Stored data entries:
--*--
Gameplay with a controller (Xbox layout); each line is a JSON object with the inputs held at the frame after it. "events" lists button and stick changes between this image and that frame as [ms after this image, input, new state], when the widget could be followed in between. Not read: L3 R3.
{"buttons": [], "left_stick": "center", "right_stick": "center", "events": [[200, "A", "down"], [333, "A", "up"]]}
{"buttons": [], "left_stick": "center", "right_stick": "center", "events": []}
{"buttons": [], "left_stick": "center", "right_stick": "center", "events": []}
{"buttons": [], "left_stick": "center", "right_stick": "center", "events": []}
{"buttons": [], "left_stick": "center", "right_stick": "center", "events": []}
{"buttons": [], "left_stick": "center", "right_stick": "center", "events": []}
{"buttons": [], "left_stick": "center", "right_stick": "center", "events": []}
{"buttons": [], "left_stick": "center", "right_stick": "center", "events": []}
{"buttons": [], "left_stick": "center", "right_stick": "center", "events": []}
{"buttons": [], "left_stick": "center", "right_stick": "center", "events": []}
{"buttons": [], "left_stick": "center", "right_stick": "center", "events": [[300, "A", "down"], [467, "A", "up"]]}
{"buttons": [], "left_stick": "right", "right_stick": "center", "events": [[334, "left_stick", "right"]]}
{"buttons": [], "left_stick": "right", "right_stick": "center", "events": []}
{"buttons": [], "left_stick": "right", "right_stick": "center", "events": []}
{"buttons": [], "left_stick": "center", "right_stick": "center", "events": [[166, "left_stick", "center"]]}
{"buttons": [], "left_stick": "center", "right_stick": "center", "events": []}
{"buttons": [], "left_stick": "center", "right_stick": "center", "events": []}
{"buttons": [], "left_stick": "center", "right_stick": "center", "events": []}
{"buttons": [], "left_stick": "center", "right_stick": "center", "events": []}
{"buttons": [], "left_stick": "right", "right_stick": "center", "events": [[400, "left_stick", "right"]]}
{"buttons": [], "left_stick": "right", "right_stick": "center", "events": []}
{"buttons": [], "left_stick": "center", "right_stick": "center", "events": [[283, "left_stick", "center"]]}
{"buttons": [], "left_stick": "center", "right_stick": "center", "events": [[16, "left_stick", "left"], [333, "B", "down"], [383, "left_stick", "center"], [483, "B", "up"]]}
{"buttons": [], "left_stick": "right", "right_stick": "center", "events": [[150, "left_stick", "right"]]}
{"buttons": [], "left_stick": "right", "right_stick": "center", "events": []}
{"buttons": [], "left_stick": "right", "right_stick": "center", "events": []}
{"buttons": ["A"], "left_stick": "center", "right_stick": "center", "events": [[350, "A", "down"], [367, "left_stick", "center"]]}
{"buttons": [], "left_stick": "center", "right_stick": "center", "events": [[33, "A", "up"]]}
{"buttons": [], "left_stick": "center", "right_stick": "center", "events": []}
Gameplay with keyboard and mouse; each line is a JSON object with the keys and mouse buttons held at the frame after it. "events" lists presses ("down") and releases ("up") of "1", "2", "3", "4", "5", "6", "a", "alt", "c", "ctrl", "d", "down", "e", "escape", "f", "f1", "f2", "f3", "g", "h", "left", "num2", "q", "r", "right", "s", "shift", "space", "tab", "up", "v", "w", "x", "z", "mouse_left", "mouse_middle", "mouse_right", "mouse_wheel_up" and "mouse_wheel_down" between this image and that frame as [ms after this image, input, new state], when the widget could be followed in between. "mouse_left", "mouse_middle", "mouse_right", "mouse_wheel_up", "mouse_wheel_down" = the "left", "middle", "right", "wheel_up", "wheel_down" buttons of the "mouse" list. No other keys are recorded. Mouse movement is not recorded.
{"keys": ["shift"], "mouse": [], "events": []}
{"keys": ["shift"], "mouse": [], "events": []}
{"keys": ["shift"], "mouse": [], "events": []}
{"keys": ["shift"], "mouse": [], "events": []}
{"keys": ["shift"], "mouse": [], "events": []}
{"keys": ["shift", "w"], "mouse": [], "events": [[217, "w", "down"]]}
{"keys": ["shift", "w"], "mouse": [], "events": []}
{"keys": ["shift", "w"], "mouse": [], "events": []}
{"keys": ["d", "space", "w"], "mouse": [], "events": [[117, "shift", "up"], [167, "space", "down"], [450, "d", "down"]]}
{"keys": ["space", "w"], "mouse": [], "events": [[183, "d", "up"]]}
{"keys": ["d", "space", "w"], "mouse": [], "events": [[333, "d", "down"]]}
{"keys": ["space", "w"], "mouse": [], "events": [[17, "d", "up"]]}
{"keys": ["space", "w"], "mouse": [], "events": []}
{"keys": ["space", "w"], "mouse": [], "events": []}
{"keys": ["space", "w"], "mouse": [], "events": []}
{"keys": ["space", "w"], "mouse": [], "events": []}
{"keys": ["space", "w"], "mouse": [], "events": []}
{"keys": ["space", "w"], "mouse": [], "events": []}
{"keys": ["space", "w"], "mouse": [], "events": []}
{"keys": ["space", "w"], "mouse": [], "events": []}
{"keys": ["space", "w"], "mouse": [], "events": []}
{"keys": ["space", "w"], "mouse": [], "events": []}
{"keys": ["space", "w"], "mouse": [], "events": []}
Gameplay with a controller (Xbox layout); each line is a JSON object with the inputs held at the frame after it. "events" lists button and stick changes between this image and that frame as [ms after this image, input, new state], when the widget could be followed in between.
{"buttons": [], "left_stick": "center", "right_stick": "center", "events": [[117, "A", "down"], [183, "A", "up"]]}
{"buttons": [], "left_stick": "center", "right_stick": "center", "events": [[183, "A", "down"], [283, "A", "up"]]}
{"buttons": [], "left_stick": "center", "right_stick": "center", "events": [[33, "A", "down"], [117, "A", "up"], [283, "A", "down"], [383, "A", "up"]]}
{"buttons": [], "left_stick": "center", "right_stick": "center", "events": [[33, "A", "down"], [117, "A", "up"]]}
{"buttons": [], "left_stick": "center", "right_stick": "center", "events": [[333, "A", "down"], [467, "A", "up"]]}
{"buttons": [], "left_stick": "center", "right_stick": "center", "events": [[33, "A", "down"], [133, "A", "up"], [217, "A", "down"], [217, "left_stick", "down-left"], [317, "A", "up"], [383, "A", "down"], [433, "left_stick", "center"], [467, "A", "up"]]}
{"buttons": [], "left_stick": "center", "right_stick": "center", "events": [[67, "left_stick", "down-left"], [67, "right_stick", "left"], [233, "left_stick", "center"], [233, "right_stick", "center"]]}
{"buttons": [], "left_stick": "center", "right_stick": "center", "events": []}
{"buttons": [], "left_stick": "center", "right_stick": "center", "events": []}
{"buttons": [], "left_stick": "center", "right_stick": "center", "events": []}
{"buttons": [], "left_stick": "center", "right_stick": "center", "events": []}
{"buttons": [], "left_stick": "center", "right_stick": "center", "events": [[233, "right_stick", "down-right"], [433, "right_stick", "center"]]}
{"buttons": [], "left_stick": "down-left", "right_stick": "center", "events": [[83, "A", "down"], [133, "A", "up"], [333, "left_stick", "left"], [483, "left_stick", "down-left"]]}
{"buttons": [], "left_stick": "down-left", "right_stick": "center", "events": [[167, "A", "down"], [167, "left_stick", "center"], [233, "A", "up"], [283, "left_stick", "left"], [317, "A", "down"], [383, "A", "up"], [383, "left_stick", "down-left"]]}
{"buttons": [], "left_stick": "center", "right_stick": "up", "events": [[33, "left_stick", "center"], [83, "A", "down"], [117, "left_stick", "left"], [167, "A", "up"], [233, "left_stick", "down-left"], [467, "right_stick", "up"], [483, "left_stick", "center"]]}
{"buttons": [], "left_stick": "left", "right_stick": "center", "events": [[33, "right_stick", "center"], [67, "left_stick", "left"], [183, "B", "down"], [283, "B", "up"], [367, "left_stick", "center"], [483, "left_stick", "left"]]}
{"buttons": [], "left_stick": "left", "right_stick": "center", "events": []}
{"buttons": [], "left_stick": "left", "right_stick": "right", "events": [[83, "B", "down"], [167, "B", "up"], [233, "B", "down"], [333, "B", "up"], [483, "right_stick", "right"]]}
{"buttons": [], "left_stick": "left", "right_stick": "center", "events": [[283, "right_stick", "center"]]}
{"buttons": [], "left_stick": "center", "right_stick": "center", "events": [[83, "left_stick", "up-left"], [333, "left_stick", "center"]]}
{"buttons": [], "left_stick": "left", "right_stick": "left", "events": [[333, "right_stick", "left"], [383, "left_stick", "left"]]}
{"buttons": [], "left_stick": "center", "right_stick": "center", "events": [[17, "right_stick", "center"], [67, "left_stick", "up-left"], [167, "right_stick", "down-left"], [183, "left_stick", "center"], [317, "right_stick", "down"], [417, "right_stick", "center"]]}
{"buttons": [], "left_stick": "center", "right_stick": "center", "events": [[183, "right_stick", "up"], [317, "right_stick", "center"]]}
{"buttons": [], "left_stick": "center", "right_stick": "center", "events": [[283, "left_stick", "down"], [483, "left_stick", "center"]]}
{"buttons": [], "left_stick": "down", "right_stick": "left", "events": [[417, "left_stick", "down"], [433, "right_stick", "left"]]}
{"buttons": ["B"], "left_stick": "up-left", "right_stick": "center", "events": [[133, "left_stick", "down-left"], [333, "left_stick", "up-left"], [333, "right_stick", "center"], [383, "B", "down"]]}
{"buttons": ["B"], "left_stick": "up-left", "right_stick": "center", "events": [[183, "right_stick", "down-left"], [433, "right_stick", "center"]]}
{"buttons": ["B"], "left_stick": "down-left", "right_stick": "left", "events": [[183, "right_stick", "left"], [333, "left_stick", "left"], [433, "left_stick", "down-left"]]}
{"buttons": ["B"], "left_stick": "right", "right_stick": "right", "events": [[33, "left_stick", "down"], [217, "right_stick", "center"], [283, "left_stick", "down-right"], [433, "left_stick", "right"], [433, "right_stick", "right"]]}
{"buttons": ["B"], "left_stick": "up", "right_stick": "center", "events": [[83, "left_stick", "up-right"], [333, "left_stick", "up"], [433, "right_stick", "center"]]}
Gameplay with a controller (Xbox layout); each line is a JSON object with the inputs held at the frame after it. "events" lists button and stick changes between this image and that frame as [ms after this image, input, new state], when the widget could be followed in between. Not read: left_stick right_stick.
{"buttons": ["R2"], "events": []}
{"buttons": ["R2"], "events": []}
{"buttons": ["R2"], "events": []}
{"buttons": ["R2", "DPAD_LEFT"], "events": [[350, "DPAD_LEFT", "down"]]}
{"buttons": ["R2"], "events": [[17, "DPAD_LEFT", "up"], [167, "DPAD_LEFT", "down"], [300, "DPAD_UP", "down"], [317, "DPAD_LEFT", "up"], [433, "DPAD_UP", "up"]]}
--*--
(Work required):
Among the lines above, return those that hold the word "Xbox".

(Solution):
Gameplay with a controller (Xbox layout); each line is a JSON object with the inputs held at the frame after it. "events" lists button and stick changes between this image and that frame as [ms after this image, input, new state], when the widget could be followed in between. Not read: L3 R3.
Gameplay with a controller (Xbox layout); each line is a JSON object with the inputs held at the frame after it. "events" lists button and stick changes between this image and that frame as [ms after this image, input, new state], when the widget could be followed in between.
Gameplay with a controller (Xbox layout); each line is a JSON object with the inputs held at the frame after it. "events" lists button and stick changes between this image and that frame as [ms after this image, input, new state], when the widget could be followed in between. Not read: left_stick right_stick.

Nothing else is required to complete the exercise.